*Aim of the task*: Transcribe every entry below word for word, but skip the pictures.

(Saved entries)
- - -
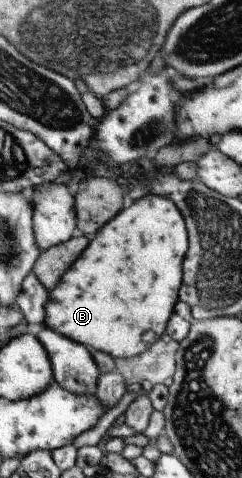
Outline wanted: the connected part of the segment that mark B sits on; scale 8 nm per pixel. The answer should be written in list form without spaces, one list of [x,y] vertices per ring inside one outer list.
[[[147,194],[141,200],[128,203],[121,214],[111,220],[91,238],[84,255],[73,264],[47,302],[47,320],[55,332],[71,340],[105,352],[114,358],[139,357],[152,348],[164,335],[173,304],[179,301],[181,260],[187,250],[187,230],[177,208],[157,194]]]

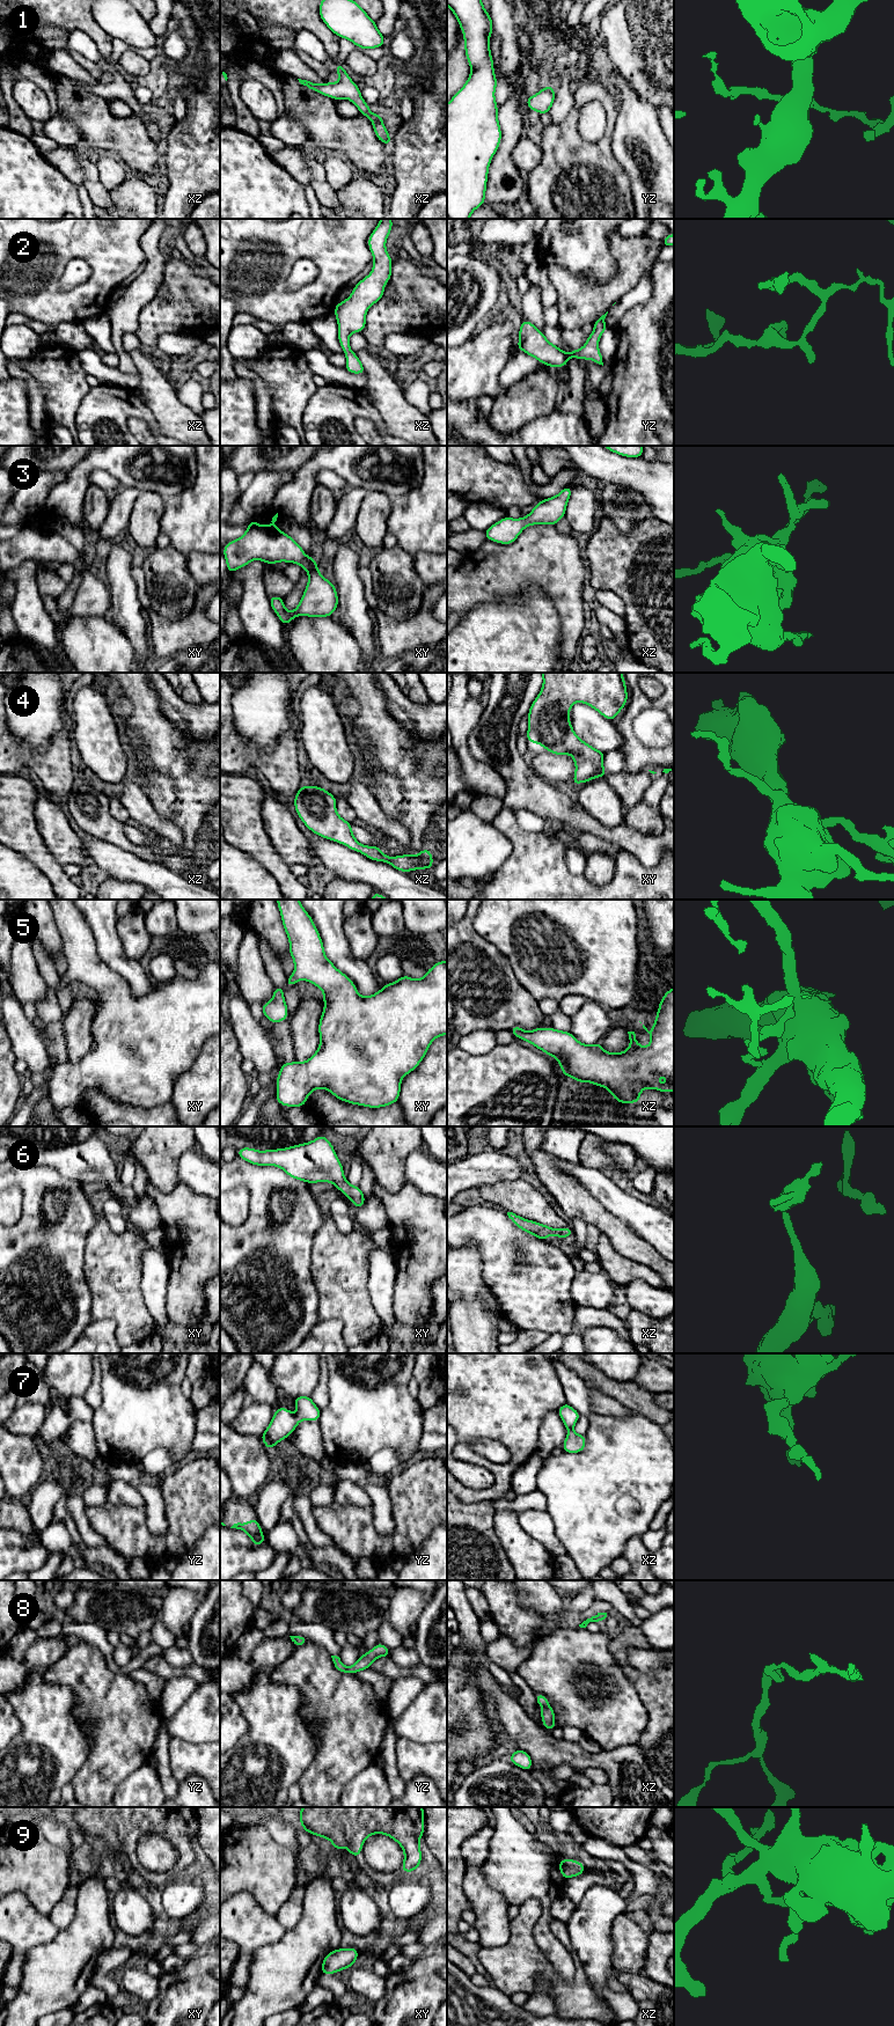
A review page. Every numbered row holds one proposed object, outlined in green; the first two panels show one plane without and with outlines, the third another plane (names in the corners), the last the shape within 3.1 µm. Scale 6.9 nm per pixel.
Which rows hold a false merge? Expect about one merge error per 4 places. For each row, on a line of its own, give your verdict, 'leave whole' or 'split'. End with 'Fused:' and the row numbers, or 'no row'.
1: leave whole
2: leave whole
3: leave whole
4: leave whole
5: leave whole
6: leave whole
7: leave whole
8: leave whole
9: leave whole
Fused: no row

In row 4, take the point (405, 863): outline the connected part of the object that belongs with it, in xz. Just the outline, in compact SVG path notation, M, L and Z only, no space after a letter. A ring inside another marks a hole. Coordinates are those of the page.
M313 785L299 788L294 797L294 808L305 825L320 837L337 842L349 849L362 853L374 861L383 861L401 872L430 869L433 867L431 851L425 847L416 856L402 854L388 857L379 845L360 844L353 836L350 822L337 814L337 799L327 790Z

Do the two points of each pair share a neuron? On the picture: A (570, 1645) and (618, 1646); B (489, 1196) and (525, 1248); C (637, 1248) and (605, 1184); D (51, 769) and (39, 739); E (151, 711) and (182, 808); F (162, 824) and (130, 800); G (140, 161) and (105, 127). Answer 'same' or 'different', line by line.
A: different
B: different
C: different
D: different
E: same
F: same
G: same

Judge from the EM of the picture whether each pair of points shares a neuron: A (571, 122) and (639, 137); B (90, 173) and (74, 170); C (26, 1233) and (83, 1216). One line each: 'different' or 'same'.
A: different
B: different
C: same

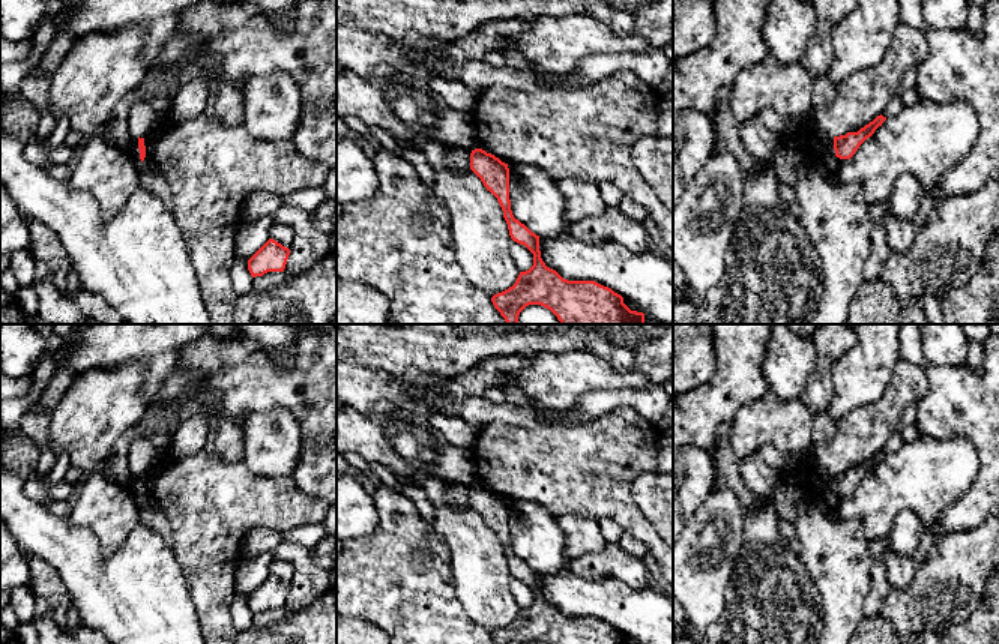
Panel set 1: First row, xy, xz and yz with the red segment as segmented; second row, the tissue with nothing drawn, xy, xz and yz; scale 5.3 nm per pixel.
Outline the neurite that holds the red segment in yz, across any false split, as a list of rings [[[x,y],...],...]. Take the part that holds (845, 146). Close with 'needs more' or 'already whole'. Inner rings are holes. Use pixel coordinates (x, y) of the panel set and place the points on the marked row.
[[[880,114],[858,132],[847,132],[846,135],[834,137],[835,156],[840,159],[850,159],[859,146],[870,138],[885,120],[886,117]]] | already whole

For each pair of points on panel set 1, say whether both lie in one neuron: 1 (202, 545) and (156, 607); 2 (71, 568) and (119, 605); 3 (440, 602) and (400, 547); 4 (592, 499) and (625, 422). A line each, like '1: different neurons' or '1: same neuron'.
1: different neurons
2: same neuron
3: same neuron
4: same neuron

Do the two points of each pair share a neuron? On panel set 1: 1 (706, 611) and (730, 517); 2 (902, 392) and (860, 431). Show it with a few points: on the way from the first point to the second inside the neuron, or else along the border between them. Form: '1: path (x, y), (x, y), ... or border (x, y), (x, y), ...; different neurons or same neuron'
1: path (706, 587), (706, 550), (711, 541); same neuron
2: path (891, 404), (872, 427); same neuron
- - -
*Written solution*:
Outline wanted: the connected part of the segment that mark B sits on; scale 8 nm per pixel. The answer should be written in list form without spaces, one list of [x,y] vertices per ring inside one outer list.
[[[147,194],[141,200],[128,203],[121,214],[111,220],[91,238],[84,255],[73,264],[47,302],[47,320],[55,332],[71,340],[105,352],[114,358],[139,357],[152,348],[164,335],[173,304],[179,301],[181,260],[187,250],[187,230],[177,208],[157,194]]]

A review page. Every numbered row holds one proposed object, outlined in green; the first two panels show one plane without and with outlines, the third another plane (names in the corners), the last the shape within 3.1 µm. Scale 6.9 nm per pixel.
Which rows hold a false merge? Expect about one merge error per 4 places. For each row, on a line of its own, give your verdict, 'leave whole' or 'split'. End with 'Fused:' and the row numbers, or 'no row'.
1: leave whole
2: leave whole
3: leave whole
4: leave whole
5: leave whole
6: leave whole
7: leave whole
8: leave whole
9: leave whole
Fused: no row

In row 4, take the point (405, 863): outline the connected part of the object that belongs with it, in xz. Just the outline, in compact SVG path notation, M, L and Z only, no space after a letter. A ring inside another marks a hole. Coordinates are those of the page.
M313 785L299 788L294 797L294 808L305 825L320 837L337 842L349 849L362 853L374 861L383 861L401 872L430 869L433 867L431 851L425 847L416 856L402 854L388 857L379 845L360 844L353 836L350 822L337 814L337 799L327 790Z

Do the two points of each pair share a neuron? On the picture: A (570, 1645) and (618, 1646); B (489, 1196) and (525, 1248); C (637, 1248) and (605, 1184); D (51, 769) and (39, 739); E (151, 711) and (182, 808); F (162, 824) and (130, 800); G (140, 161) and (105, 127). Answer 'same' or 'different', line by line.
A: different
B: different
C: different
D: different
E: same
F: same
G: same

Judge from the EM of the picture whether each pair of points shares a neuron: A (571, 122) and (639, 137); B (90, 173) and (74, 170); C (26, 1233) and (83, 1216). One line each: 'different' or 'same'.
A: different
B: different
C: same

Panel set 1: First row, xy, xz and yz with the red segment as segmented; second row, the tissue with nothing drawn, xy, xz and yz; scale 5.3 nm per pixel.
Outline the neurite that holds the red segment in yz, across any false split, as a list of rings [[[x,y],...],...]. Take the part that holds (845, 146). Close with 'needs more' or 'already whole'. Inner rings are holes. Use pixel coordinates (x, y) of the panel set and place the points on the marked row.
[[[880,114],[858,132],[847,132],[846,135],[834,137],[835,156],[840,159],[850,159],[859,146],[870,138],[885,120],[886,117]]] | already whole

For each pair of points on panel set 1, say whether both lie in one neuron: 1 (202, 545) and (156, 607); 2 (71, 568) and (119, 605); 3 (440, 602) and (400, 547); 4 (592, 499) and (625, 422). A line each, like '1: different neurons' or '1: same neuron'.
1: different neurons
2: same neuron
3: same neuron
4: same neuron

Do the two points of each pair share a neuron? On panel set 1: 1 (706, 611) and (730, 517); 2 (902, 392) and (860, 431). Show it with a few points: on the way from the first point to the second inside the neuron, or else along the border between them. Form: '1: path (x, y), (x, y), ... or border (x, y), (x, y), ...; different neurons or same neuron'
1: path (706, 587), (706, 550), (711, 541); same neuron
2: path (891, 404), (872, 427); same neuron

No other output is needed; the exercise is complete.